In the thread on boxed Milbros, copy out the part that opens with the words "## smitty (Dec" and closes with "great to shoot?", substituting "elastic" for each "rubber".

::: Excerpted text :::

# Boxed milbro



## Chuff (Dec 25, 2009)

I've just watched an original, un-used milbro, complete with original elastic, pouch, wooden colletts and the original BOX(!) sell on evil-bay for £52.50 here in England. Absolutely pristine condition piece of catapult history. Anyone else have something like this in their collection?


----------



## shot in the foot (Jan 3, 2010)

Chuff said:


> I've just watched an original, un-used milbro, complete with original elastic, pouch, wooden colletts and the original BOX(!) sell on evil-bay for £52.50 here in England. Absolutely pristine condition piece of catapult history. Anyone else have something like this in their collection?


There was ne last week went for £72.50, i went t £30 then dropped out, too hot fr me, ha ha , jeff


----------



## Chuff (Dec 25, 2009)

Hi Jeff,
£72.50? missed that one. Was it in the box, prob so at that price. I've seen new ones in the past for sale but they were packaged in a clear bag with a branded cardboard top stapled to the top.
Bieng no expert on milbro I couldn't say when the packaging changed but it's a fair guess that the boxed version is earlier than the plastic packaged version. 
BTW, this isn't intended for milbro's only! Any old, genuine catapults by any maker interest me so let's see em!


----------



## shot in the foot (Jan 3, 2010)

Chuff said:


> Hi Jeff,
> £72.50? missed that one. Was it in the box, prob so at that price. I've seen new ones in the past for sale but they were packaged in a clear bag with a branded cardboard top stapled to the top.
> Bieng no expert on milbro I couldn't say when the packaging changed but it's a fair guess that the boxed version is earlier than the plastic packaged version.
> BTW, this isn't intended for milbro's only! Any old, genuine catapults by any maker interest me so let's see em!


yes it was boxed, and it had never been shot, i got 2 milbros used from a carboot for £2 the pair, i put elastic on and sold them for £5 each, i didnt know they fetched good money, i was gutted, I wuld like to see some of the really old ones as well, jeff


----------



## dgui (Jan 12, 2010)

Why not just buy a new Milbro?


----------



## Flatband (Dec 18, 2009)

Hi Shot in the foot.
I have one with the original box and I restored her with wooden collets. She's back to original! Flatband


----------



## shot in the foot (Jan 3, 2010)

Flatband said:


> Hi Shot in the foot.
> I have one with the original box and I restored her with wooden collets. She's back to original! Flatband


Cheers for your photo, the old milbros take some beating, light and very nice to shoot, i was kicking myself for selling the 2 old ones i bought at a carboot sale, I have just sold and gave all the slingshots i made away, just got the one ive had for a few years, no fancy sanding and polishing, just a spray with varnish once a year, it is only about 11 year old, but the one i use a lot, jeff

MY OLD ONE,


----------



## smitty (Dec 17, 2009)

Why is the rubber so long on Milbros? Is it because the square rubber doesn't stretch enough or is it because it is so strong and hard to pull back? What kind of US dollars is required to buy one? Are they great to shoot?

::: Given information :::

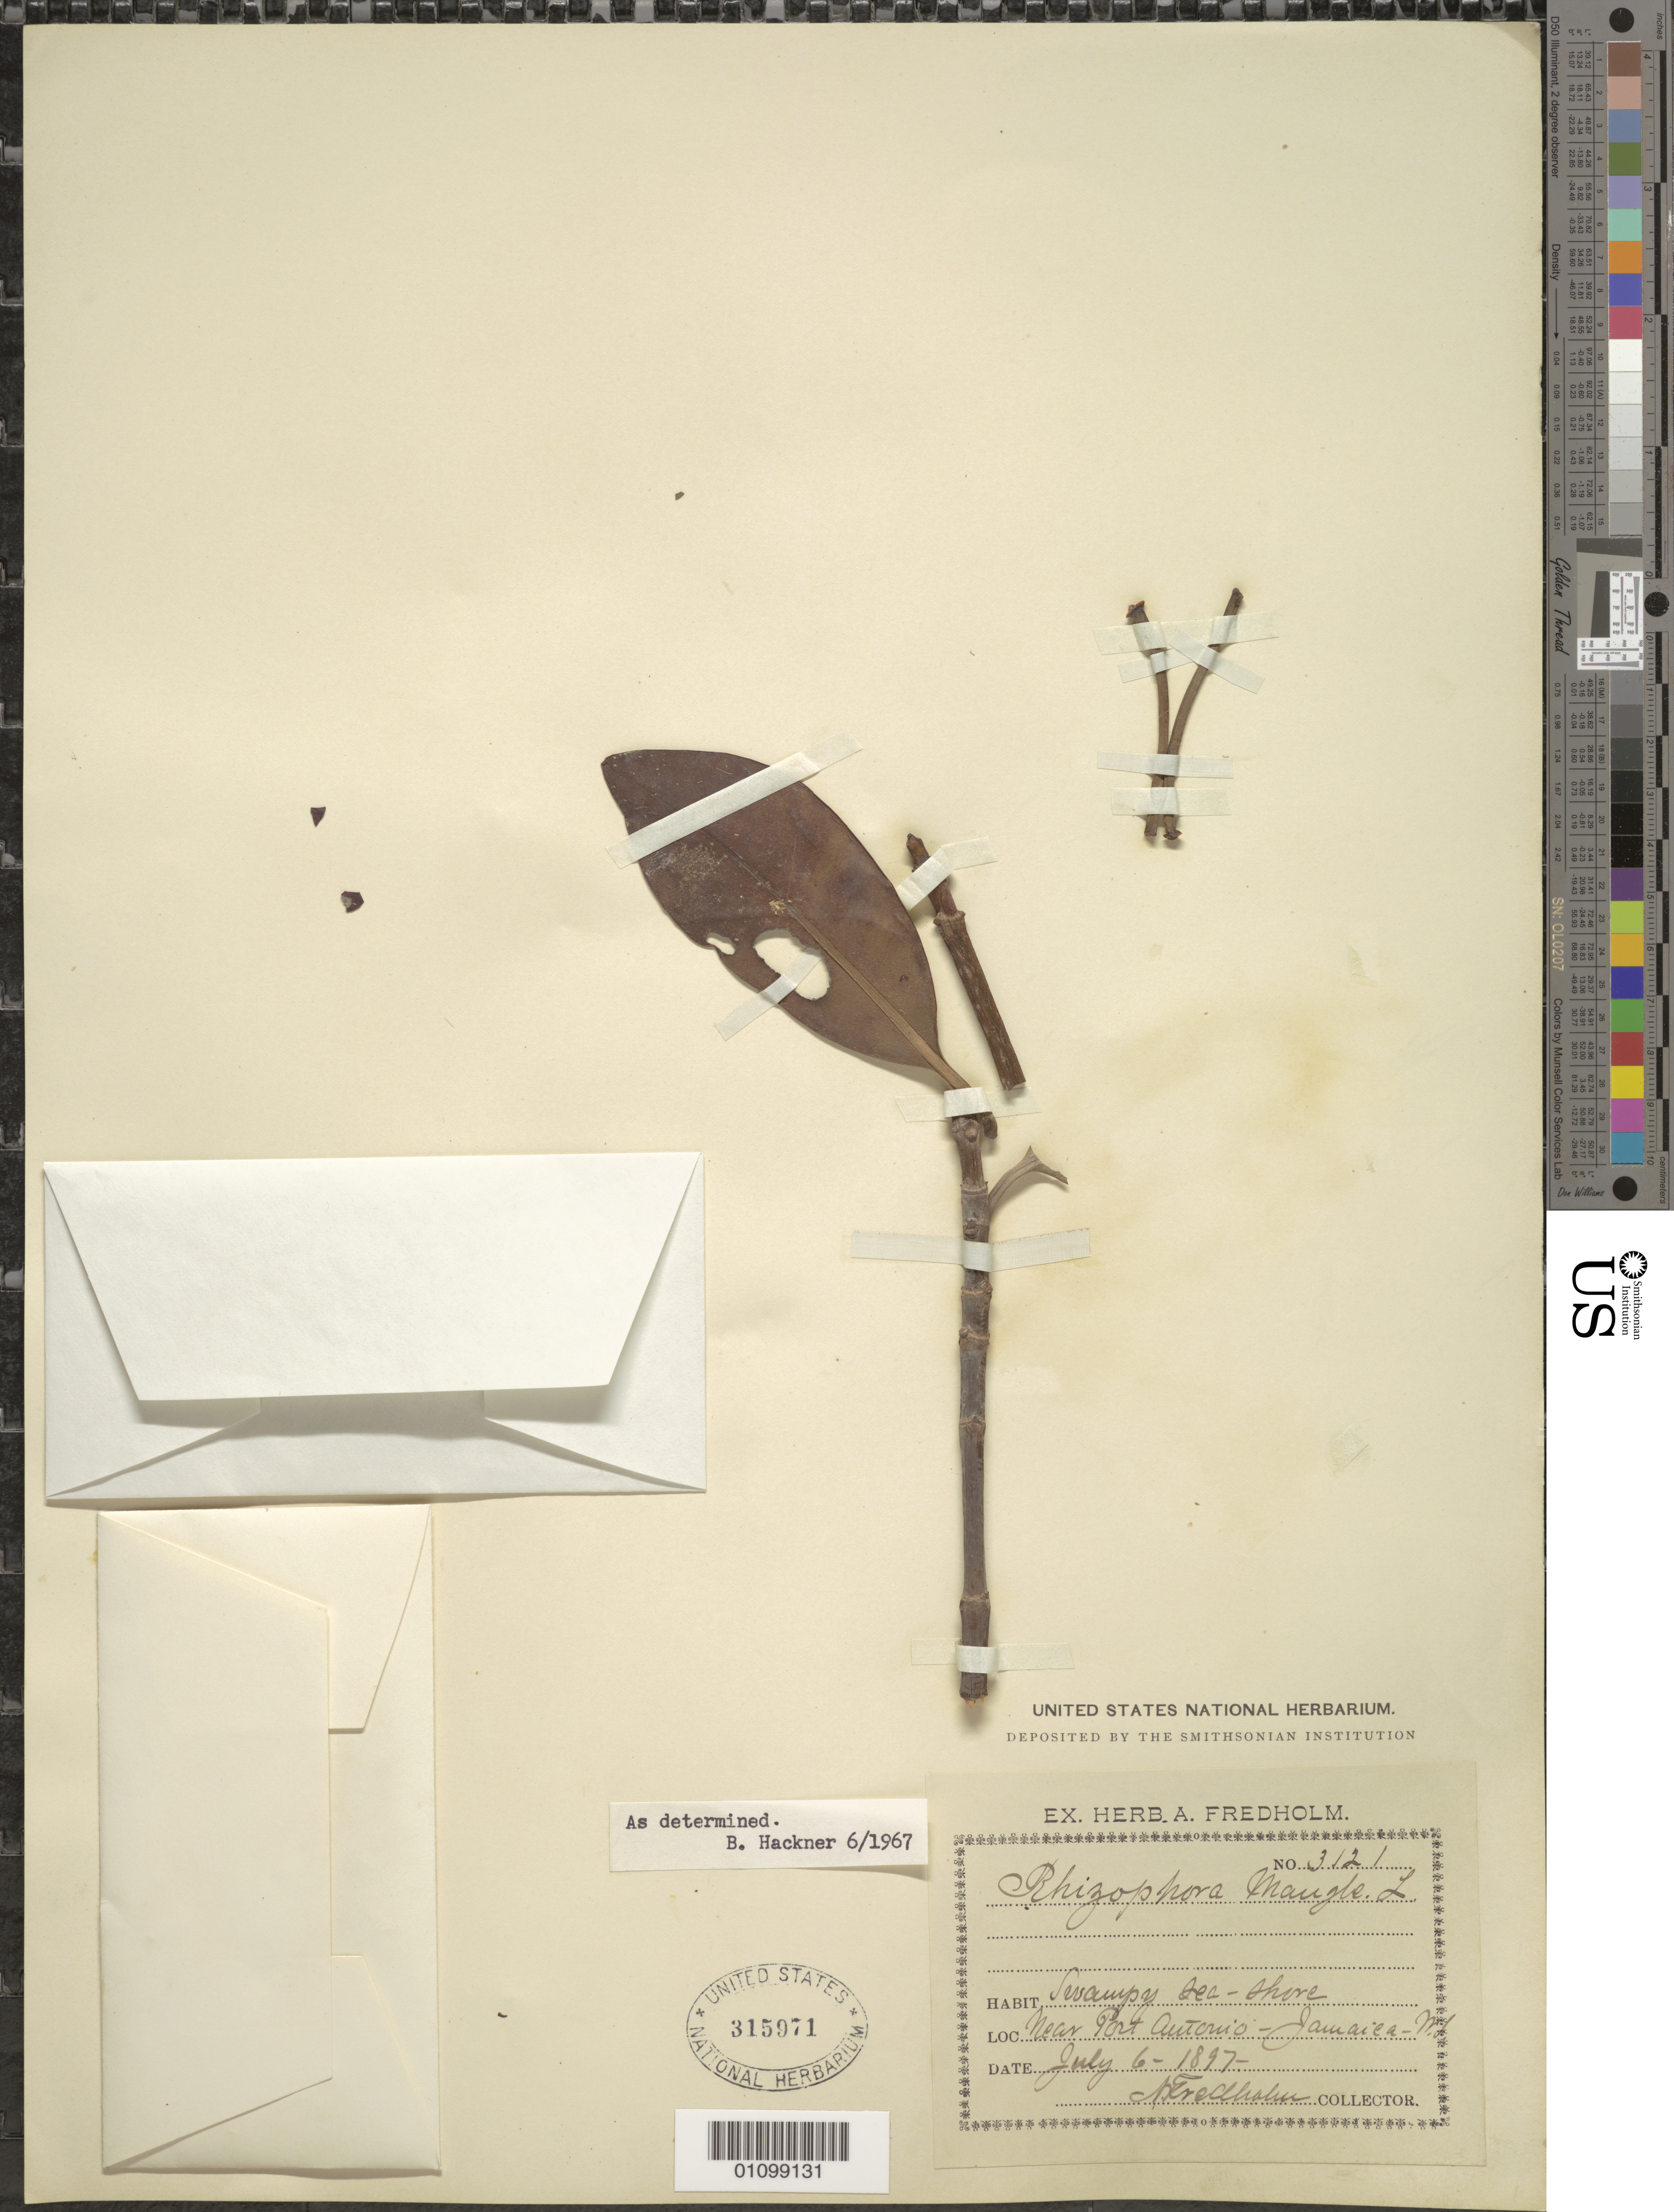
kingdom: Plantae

:::
::: Given information :::

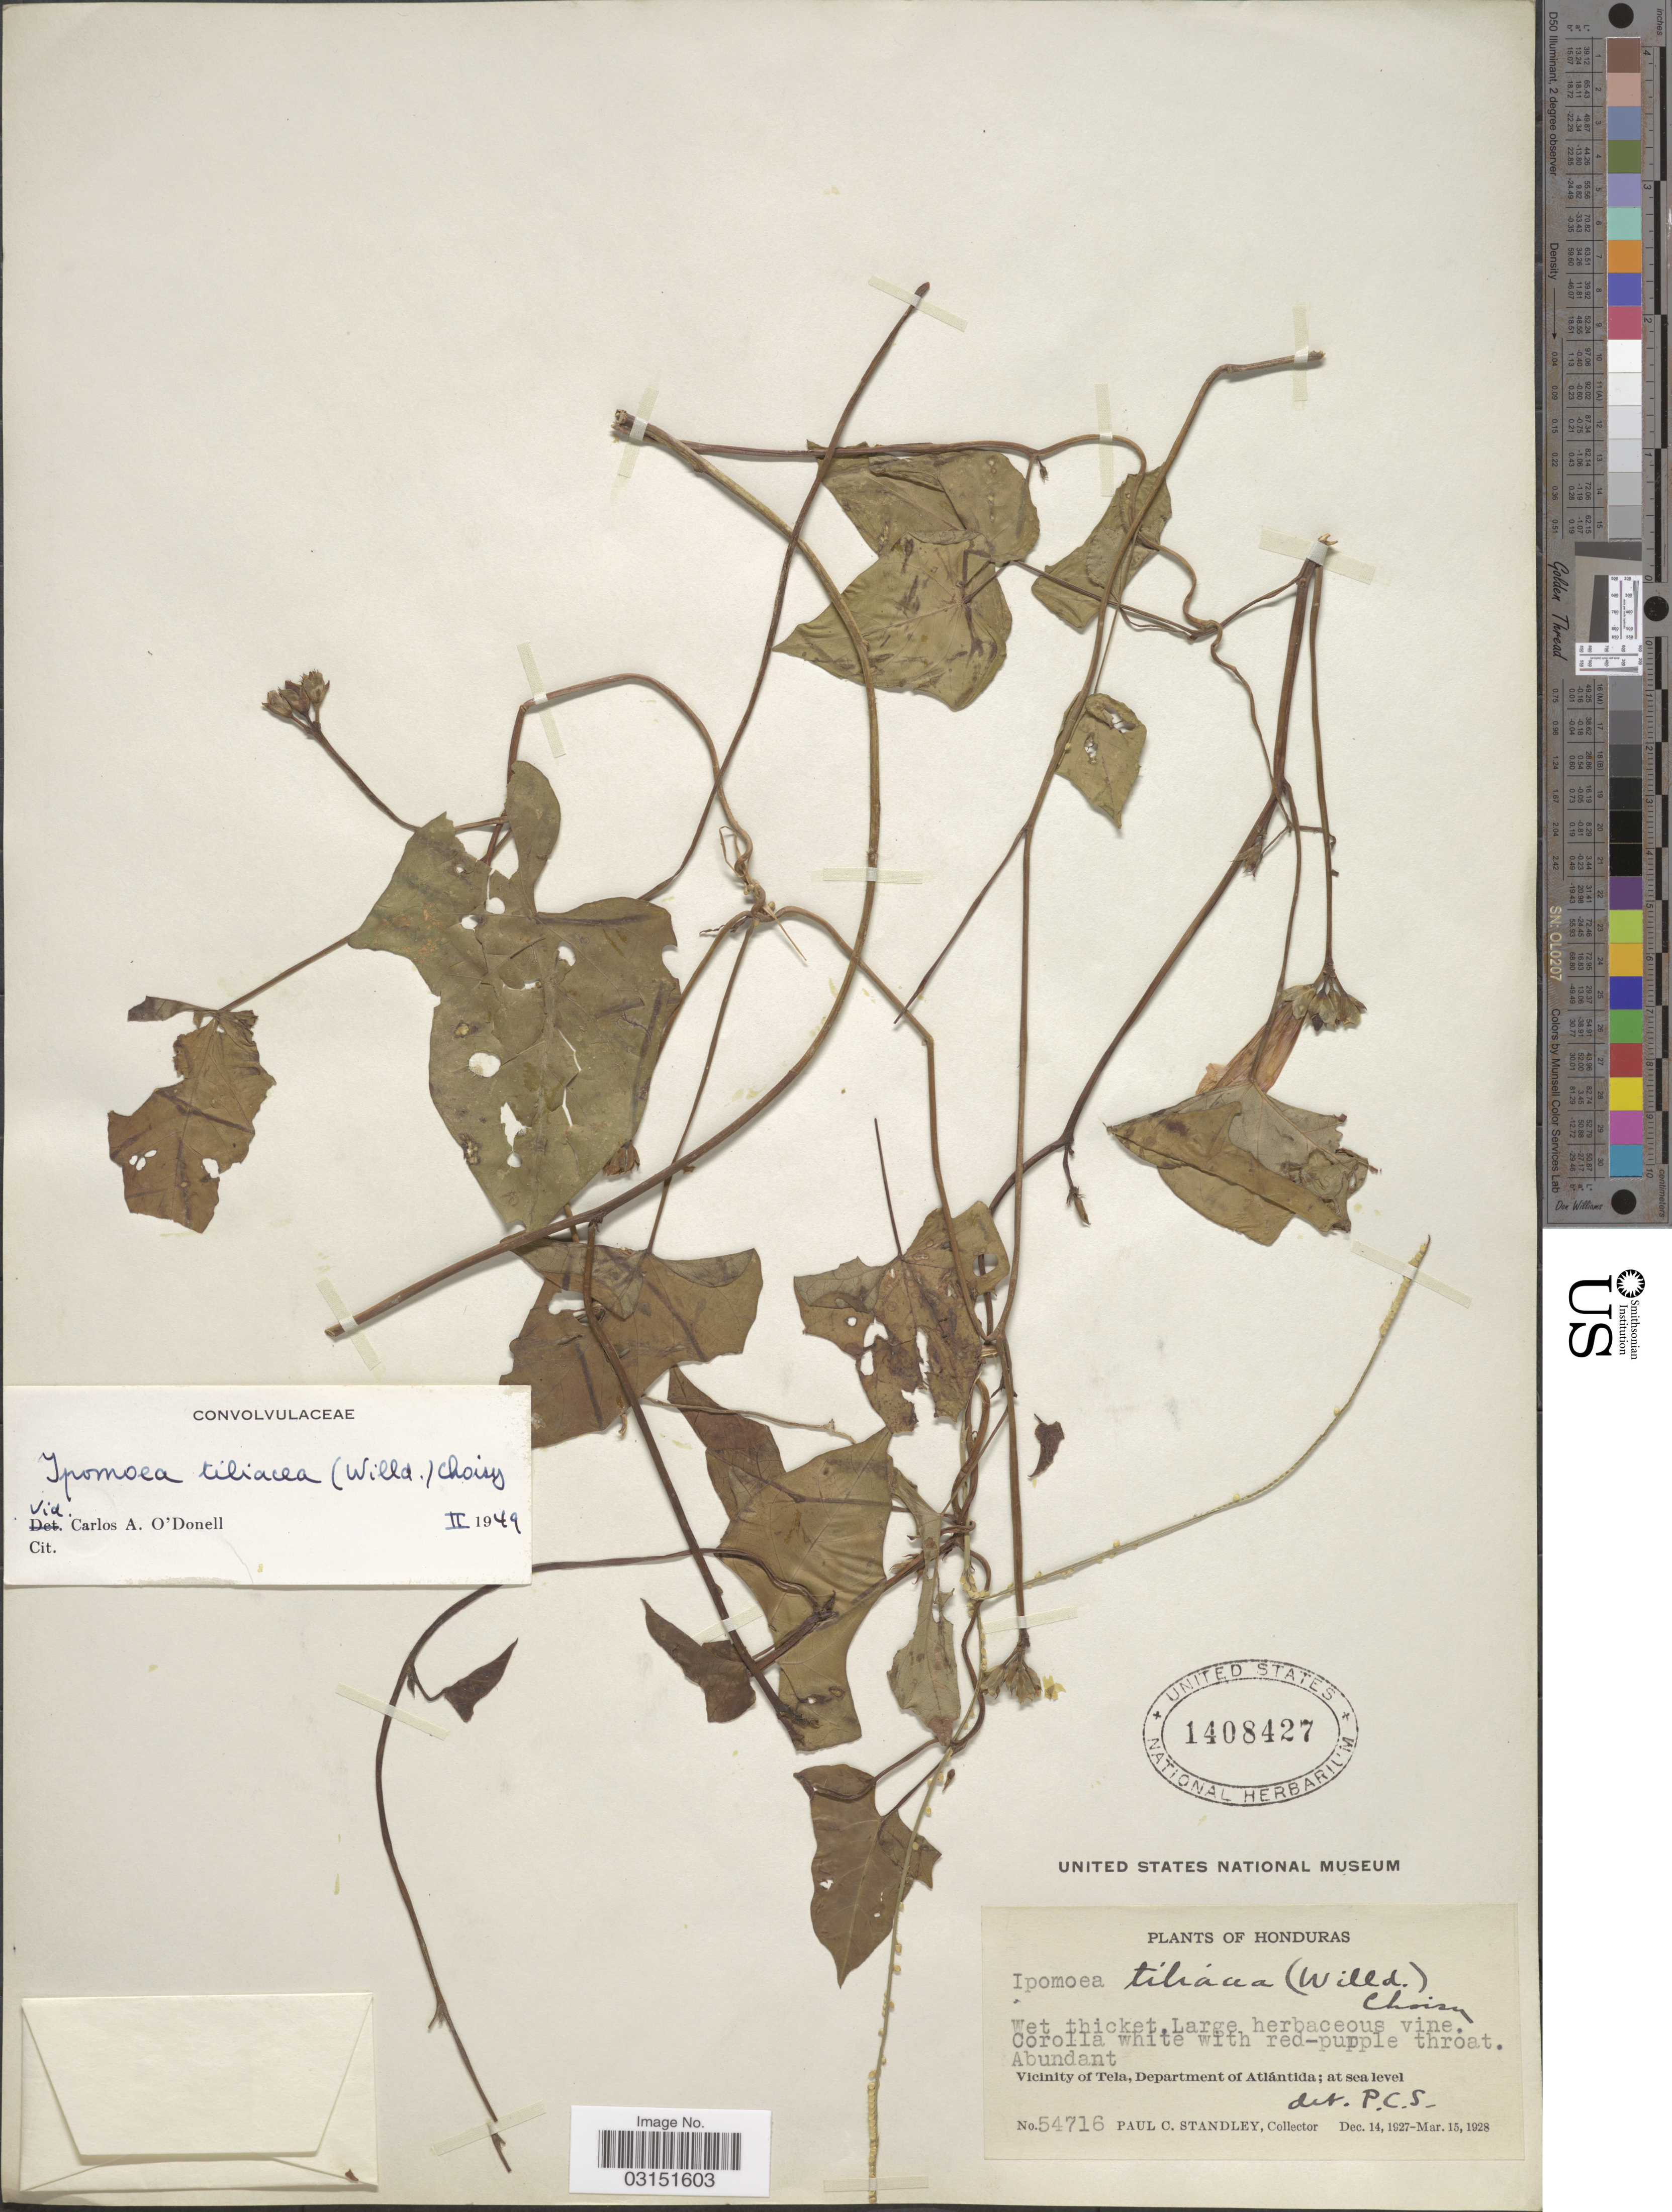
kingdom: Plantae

:::

Task solution ▸
## smitty (Dec 17, 2009)

Why is the elastic so long on Milbros? Is it because the square elastic doesn't stretch enough or is it because it is so strong and hard to pull back? What kind of US dollars is required to buy one? Are they great to shoot?